DOCUMENT PASSAGE START

Tuesday, 30 April 2013

Death By Duck

Do you know the feeling when you really want something, but just can't have it? Like a pet penguin. Or an Iron Man suit.

I had such a feeling last month, during a short road trip around California. We'd left LA a couple of nights previously, and were some way up the coast when I found out about a bar in the Koreatown area of LA called Beer Belly. This place features a huge selection of craft beers, as well as a menu stuffed with drool-enducing treats including "pork belly chips", "pizza mac n' cheese", "deep fried oreos", and "death by duck". The latter dish consisting of duck fat fries topped with duck skin crackling and confit duck, served with a raspberry mustard dip.

Furious with myself for missing the opportunity to visit Beer Belly, I had two options - drive two hours back to LA and risk disturbing the matrimonial bliss... or try to forget about it, and pretend I didn't care. Under the circumstances I really had to go for the second option (and to be fair, we actually ended up having some awesome tacos that night). But after the holiday, the intense sense of unfulfillment lingered on, slowly eating away at me. There was only one solution. I had to make my own replica of Death by Duck.

Stage 1 - Duck Confit

There is no end of recipes online for confit duck, but essentially it just consists of cooking duck legs in duck fat, at a low temperature, for a bloody long time. Technically you should salt cure the meat first, but frankly life's too short for that kind of palaver. First I had to remove the skin from one of the legs to use later for the crackling, and then I begun the slow processing of "confiting" the duck. Even the smallest ring on the hob seemed a bit hot, so I ended up chucking it in the oven at 115 C for around five hours.

I then let it cool, and put it in the fridge overnight. When you're ready to use it, you just need to pan fry the legs for a few minutes. This has the added benefit of crisping up the skin very nicely indeed. The meat should be very tender, and easily come away from the bone.

Stage 2 - Duck crackling

I took the duck skin that was salvaged from stage 1, salted it, and dried it with kitchen paper. I cut it into six pieces, and put in a dry frying pan on the lowest heat for 20 minutes, regularly pouring off the excess fat. The pieces of skin puffed up and became wonderfully crunchy, although they did dramatically shrink in size as the fat slowly melted away. It actually made me wonder where Beer Belly get all that duck skin from!

Stage 3 - Raspberry Mustard

Fresh raspberries cost a fortune, so I used tinned. I strained off the juice, and then pushed the fruit through a sieve to create a loose puree. I mixed in the wholegrain mustard, and also a dash of vinegar (as the tinned fruit was not really acidic enough).

DOCUMENT PASSAGE END

> **QUESTIONS TO ANSWER**:
[1] In the Death by Duck post, at what oven temperature was the duck confit cooked?
[2] Update the Death by Duck post by writing out the part starting with "I then let it" and going on through "from the bone.", with "fridge" changed to "refrigerator".
Answer using only the Death by Duck post.

RECORD EXCERPTS START

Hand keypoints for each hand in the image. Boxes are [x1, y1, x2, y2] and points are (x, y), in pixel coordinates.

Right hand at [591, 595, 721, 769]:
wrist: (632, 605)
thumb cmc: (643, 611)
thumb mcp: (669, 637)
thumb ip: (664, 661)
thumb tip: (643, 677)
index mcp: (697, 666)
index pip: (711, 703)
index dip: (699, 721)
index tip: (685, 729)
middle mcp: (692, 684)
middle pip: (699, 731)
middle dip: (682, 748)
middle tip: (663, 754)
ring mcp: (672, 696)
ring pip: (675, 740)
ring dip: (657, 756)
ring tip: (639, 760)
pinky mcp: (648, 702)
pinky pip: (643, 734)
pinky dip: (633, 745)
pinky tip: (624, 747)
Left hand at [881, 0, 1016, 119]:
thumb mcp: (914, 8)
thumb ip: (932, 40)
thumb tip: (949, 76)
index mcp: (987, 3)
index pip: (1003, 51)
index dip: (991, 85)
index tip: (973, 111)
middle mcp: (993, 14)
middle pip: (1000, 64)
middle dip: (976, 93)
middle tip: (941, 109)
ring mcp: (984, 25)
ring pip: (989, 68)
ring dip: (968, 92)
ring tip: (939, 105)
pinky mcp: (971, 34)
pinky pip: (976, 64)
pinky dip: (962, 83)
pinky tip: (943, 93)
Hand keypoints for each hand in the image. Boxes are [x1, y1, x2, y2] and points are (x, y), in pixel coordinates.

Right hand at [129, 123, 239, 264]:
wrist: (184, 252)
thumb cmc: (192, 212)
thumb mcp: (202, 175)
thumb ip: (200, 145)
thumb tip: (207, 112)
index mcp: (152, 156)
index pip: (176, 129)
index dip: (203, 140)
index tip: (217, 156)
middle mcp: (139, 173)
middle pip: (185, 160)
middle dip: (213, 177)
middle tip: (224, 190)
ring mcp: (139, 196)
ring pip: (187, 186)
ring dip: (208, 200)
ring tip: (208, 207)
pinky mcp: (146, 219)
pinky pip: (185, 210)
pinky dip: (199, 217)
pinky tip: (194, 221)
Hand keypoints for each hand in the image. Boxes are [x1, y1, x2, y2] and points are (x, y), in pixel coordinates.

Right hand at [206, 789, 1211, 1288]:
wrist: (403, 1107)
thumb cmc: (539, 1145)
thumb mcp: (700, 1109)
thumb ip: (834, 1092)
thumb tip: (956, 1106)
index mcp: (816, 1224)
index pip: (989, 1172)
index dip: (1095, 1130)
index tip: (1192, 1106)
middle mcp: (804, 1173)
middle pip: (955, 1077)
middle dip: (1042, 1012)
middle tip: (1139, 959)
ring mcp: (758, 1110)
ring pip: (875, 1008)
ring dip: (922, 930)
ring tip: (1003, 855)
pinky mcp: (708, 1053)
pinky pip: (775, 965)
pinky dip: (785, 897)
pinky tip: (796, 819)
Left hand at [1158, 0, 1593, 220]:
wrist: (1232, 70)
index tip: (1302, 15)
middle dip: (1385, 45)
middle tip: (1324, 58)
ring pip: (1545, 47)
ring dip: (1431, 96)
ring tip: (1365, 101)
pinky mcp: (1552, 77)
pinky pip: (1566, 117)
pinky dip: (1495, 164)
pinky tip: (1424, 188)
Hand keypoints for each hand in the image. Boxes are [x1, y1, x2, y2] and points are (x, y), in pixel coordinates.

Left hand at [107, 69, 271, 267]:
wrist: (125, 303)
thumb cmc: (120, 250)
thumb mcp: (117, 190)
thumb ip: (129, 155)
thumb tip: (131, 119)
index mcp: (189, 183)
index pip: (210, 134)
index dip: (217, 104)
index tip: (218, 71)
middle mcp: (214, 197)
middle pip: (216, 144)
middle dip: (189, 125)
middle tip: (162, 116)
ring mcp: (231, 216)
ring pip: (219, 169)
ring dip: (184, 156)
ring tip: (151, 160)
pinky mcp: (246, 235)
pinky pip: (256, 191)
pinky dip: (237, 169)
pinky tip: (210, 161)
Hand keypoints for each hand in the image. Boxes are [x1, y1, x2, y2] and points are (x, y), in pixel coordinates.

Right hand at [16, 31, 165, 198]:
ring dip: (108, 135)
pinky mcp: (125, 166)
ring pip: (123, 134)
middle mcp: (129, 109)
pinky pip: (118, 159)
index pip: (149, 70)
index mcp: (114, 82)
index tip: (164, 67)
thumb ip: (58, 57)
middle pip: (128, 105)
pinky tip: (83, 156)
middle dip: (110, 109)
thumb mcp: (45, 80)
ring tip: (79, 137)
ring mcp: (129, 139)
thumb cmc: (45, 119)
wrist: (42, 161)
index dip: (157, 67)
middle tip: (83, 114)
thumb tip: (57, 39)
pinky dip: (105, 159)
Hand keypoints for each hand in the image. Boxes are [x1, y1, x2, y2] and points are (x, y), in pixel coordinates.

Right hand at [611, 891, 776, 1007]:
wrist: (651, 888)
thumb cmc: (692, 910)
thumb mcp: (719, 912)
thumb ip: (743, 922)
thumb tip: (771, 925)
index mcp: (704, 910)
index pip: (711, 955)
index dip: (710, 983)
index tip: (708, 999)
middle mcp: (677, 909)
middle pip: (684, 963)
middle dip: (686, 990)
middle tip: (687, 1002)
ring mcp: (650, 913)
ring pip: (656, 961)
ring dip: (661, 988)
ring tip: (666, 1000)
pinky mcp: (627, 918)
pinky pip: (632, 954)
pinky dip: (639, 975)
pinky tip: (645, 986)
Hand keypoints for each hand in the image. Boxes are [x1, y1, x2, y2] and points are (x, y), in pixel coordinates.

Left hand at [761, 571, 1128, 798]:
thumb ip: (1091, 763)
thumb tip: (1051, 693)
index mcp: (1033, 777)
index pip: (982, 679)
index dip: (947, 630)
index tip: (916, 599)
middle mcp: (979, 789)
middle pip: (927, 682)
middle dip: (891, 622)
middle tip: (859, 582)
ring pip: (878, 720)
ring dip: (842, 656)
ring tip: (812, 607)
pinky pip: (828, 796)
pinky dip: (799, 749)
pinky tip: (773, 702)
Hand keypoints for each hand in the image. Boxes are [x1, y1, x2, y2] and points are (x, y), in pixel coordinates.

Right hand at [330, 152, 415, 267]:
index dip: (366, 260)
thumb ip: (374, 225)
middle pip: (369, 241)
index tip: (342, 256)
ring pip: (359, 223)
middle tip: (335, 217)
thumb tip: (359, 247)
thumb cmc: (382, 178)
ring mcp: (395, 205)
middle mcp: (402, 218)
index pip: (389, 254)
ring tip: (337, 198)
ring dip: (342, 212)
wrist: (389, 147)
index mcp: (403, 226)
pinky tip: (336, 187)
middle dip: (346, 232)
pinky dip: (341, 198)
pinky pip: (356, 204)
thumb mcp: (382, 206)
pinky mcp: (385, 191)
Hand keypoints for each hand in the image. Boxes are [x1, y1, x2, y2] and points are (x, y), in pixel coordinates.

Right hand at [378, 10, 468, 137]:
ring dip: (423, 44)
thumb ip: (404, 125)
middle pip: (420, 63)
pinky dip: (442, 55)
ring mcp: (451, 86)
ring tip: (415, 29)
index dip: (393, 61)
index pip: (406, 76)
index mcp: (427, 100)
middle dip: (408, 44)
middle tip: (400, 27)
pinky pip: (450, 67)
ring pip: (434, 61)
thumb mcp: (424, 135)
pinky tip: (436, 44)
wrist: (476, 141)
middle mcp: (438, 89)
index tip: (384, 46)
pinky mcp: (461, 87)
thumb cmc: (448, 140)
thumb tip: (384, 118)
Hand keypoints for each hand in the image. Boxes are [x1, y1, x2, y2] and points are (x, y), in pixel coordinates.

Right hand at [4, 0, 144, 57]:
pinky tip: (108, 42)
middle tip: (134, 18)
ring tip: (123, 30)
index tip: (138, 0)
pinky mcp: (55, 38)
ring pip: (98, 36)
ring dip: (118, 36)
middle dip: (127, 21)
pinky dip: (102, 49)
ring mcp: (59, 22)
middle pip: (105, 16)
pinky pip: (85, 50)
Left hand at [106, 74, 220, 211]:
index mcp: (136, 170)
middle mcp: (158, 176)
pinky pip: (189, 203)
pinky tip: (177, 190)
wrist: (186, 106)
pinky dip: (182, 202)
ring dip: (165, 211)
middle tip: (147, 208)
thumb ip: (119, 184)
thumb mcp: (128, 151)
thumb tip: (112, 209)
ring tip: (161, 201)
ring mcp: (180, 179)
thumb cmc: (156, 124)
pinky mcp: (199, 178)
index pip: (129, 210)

RECORD EXCERPTS END

> **ANSWERS**:
[1] 115 C

[2]
I then let it cool, and put it in the refrigerator overnight. When you're ready to use it, you just need to pan fry the legs for a few minutes. This has the added benefit of crisping up the skin very nicely indeed. The meat should be very tender, and easily come away from the bone.